# [What the exercise asks]
The records below are to be copied exactly, with their pictures left out.

Text-based design files:
_ _ _
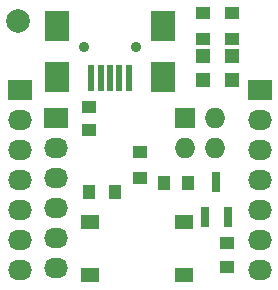
<source format=gts>
G04 #@! TF.FileFunction,Soldermask,Top*
%FSLAX46Y46*%
G04 Gerber Fmt 4.6, Leading zero omitted, Abs format (unit mm)*
G04 Created by KiCad (PCBNEW (2015-10-02 BZR 6238, Git 845638f)-product) date 05/10/2015 16:09:44*
%MOMM*%
G01*
G04 APERTURE LIST*
%ADD10C,0.100000*%
%ADD11C,2.000000*%
%ADD12R,1.300000X1.000000*%
%ADD13R,0.500380X2.301240*%
%ADD14R,1.998980X2.499360*%
%ADD15C,0.899160*%
%ADD16R,1.250000X1.000000*%
%ADD17R,1.000000X1.250000*%
%ADD18R,1.727200X1.727200*%
%ADD19O,1.727200X1.727200*%
%ADD20R,2.032000X1.727200*%
%ADD21O,2.032000X1.727200*%
%ADD22R,1.198880X1.198880*%
%ADD23R,1.550000X1.300000*%
%ADD24R,0.800100X1.800860*%
%ADD25R,1.000000X1.300000*%
G04 APERTURE END LIST*
D10*
D11*
X81153000Y-73533000D03*
D12*
X96774000Y-75077500D03*
X96774000Y-72877500D03*
X99250500Y-75077500D03*
X99250500Y-72877500D03*
D13*
X90500200Y-78379320D03*
X89700100Y-78379320D03*
X88900000Y-78379320D03*
X88099900Y-78379320D03*
X87299800Y-78379320D03*
D14*
X93350080Y-78280260D03*
X93350080Y-73930000D03*
X84449920Y-78280260D03*
X84449920Y-73930000D03*
D15*
X91099640Y-75780900D03*
X86700360Y-75780900D03*
D16*
X87122000Y-82788000D03*
X87122000Y-80788000D03*
D17*
X95488000Y-87249000D03*
X93488000Y-87249000D03*
D16*
X98806000Y-92345000D03*
X98806000Y-94345000D03*
D18*
X95250000Y-81788000D03*
D19*
X97790000Y-81788000D03*
X95250000Y-84328000D03*
X97790000Y-84328000D03*
D20*
X101600000Y-79375000D03*
D21*
X101600000Y-81915000D03*
X101600000Y-84455000D03*
X101600000Y-86995000D03*
X101600000Y-89535000D03*
X101600000Y-92075000D03*
X101600000Y-94615000D03*
D20*
X81280000Y-79375000D03*
D21*
X81280000Y-81915000D03*
X81280000Y-84455000D03*
X81280000Y-86995000D03*
X81280000Y-89535000D03*
X81280000Y-92075000D03*
X81280000Y-94615000D03*
D20*
X84328000Y-81788000D03*
D21*
X84328000Y-84328000D03*
X84328000Y-86868000D03*
X84328000Y-89408000D03*
X84328000Y-91948000D03*
X84328000Y-94488000D03*
D22*
X99250500Y-76484480D03*
X99250500Y-78582520D03*
X96774000Y-76484480D03*
X96774000Y-78582520D03*
D23*
X95161000Y-90587000D03*
X95161000Y-95087000D03*
X87211000Y-95087000D03*
X87211000Y-90587000D03*
D24*
X96967000Y-90147140D03*
X98867000Y-90147140D03*
X97917000Y-87144860D03*
D25*
X87165000Y-88011000D03*
X89365000Y-88011000D03*
D12*
X91440000Y-86825000D03*
X91440000Y-84625000D03*
M02*

</source>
_ _ _
# [Solution to this exercise]
<source format=gts>
G04 #@! TF.FileFunction,Soldermask,Top*
%FSLAX46Y46*%
G04 Gerber Fmt 4.6, Leading zero omitted, Abs format (unit mm)*
G04 Created by KiCad (PCBNEW (2015-10-02 BZR 6238, Git 845638f)-product) date 05/10/2015 16:09:44*
%MOMM*%
G01*
G04 APERTURE LIST*
%ADD10C,0.100000*%
%ADD11C,2.000000*%
%ADD12R,1.300000X1.000000*%
%ADD13R,0.500380X2.301240*%
%ADD14R,1.998980X2.499360*%
%ADD15C,0.899160*%
%ADD16R,1.250000X1.000000*%
%ADD17R,1.000000X1.250000*%
%ADD18R,1.727200X1.727200*%
%ADD19O,1.727200X1.727200*%
%ADD20R,2.032000X1.727200*%
%ADD21O,2.032000X1.727200*%
%ADD22R,1.198880X1.198880*%
%ADD23R,1.550000X1.300000*%
%ADD24R,0.800100X1.800860*%
%ADD25R,1.000000X1.300000*%
G04 APERTURE END LIST*
D10*
D11*
X81153000Y-73533000D03*
D12*
X96774000Y-75077500D03*
X96774000Y-72877500D03*
X99250500Y-75077500D03*
X99250500Y-72877500D03*
D13*
X90500200Y-78379320D03*
X89700100Y-78379320D03*
X88900000Y-78379320D03*
X88099900Y-78379320D03*
X87299800Y-78379320D03*
D14*
X93350080Y-78280260D03*
X93350080Y-73930000D03*
X84449920Y-78280260D03*
X84449920Y-73930000D03*
D15*
X91099640Y-75780900D03*
X86700360Y-75780900D03*
D16*
X87122000Y-82788000D03*
X87122000Y-80788000D03*
D17*
X95488000Y-87249000D03*
X93488000Y-87249000D03*
D16*
X98806000Y-92345000D03*
X98806000Y-94345000D03*
D18*
X95250000Y-81788000D03*
D19*
X97790000Y-81788000D03*
X95250000Y-84328000D03*
X97790000Y-84328000D03*
D20*
X101600000Y-79375000D03*
D21*
X101600000Y-81915000D03*
X101600000Y-84455000D03*
X101600000Y-86995000D03*
X101600000Y-89535000D03*
X101600000Y-92075000D03*
X101600000Y-94615000D03*
D20*
X81280000Y-79375000D03*
D21*
X81280000Y-81915000D03*
X81280000Y-84455000D03*
X81280000Y-86995000D03*
X81280000Y-89535000D03*
X81280000Y-92075000D03*
X81280000Y-94615000D03*
D20*
X84328000Y-81788000D03*
D21*
X84328000Y-84328000D03*
X84328000Y-86868000D03*
X84328000Y-89408000D03*
X84328000Y-91948000D03*
X84328000Y-94488000D03*
D22*
X99250500Y-76484480D03*
X99250500Y-78582520D03*
X96774000Y-76484480D03*
X96774000Y-78582520D03*
D23*
X95161000Y-90587000D03*
X95161000Y-95087000D03*
X87211000Y-95087000D03*
X87211000Y-90587000D03*
D24*
X96967000Y-90147140D03*
X98867000Y-90147140D03*
X97917000Y-87144860D03*
D25*
X87165000Y-88011000D03*
X89365000Y-88011000D03*
D12*
X91440000Y-86825000D03*
X91440000Y-84625000D03*
M02*

</source>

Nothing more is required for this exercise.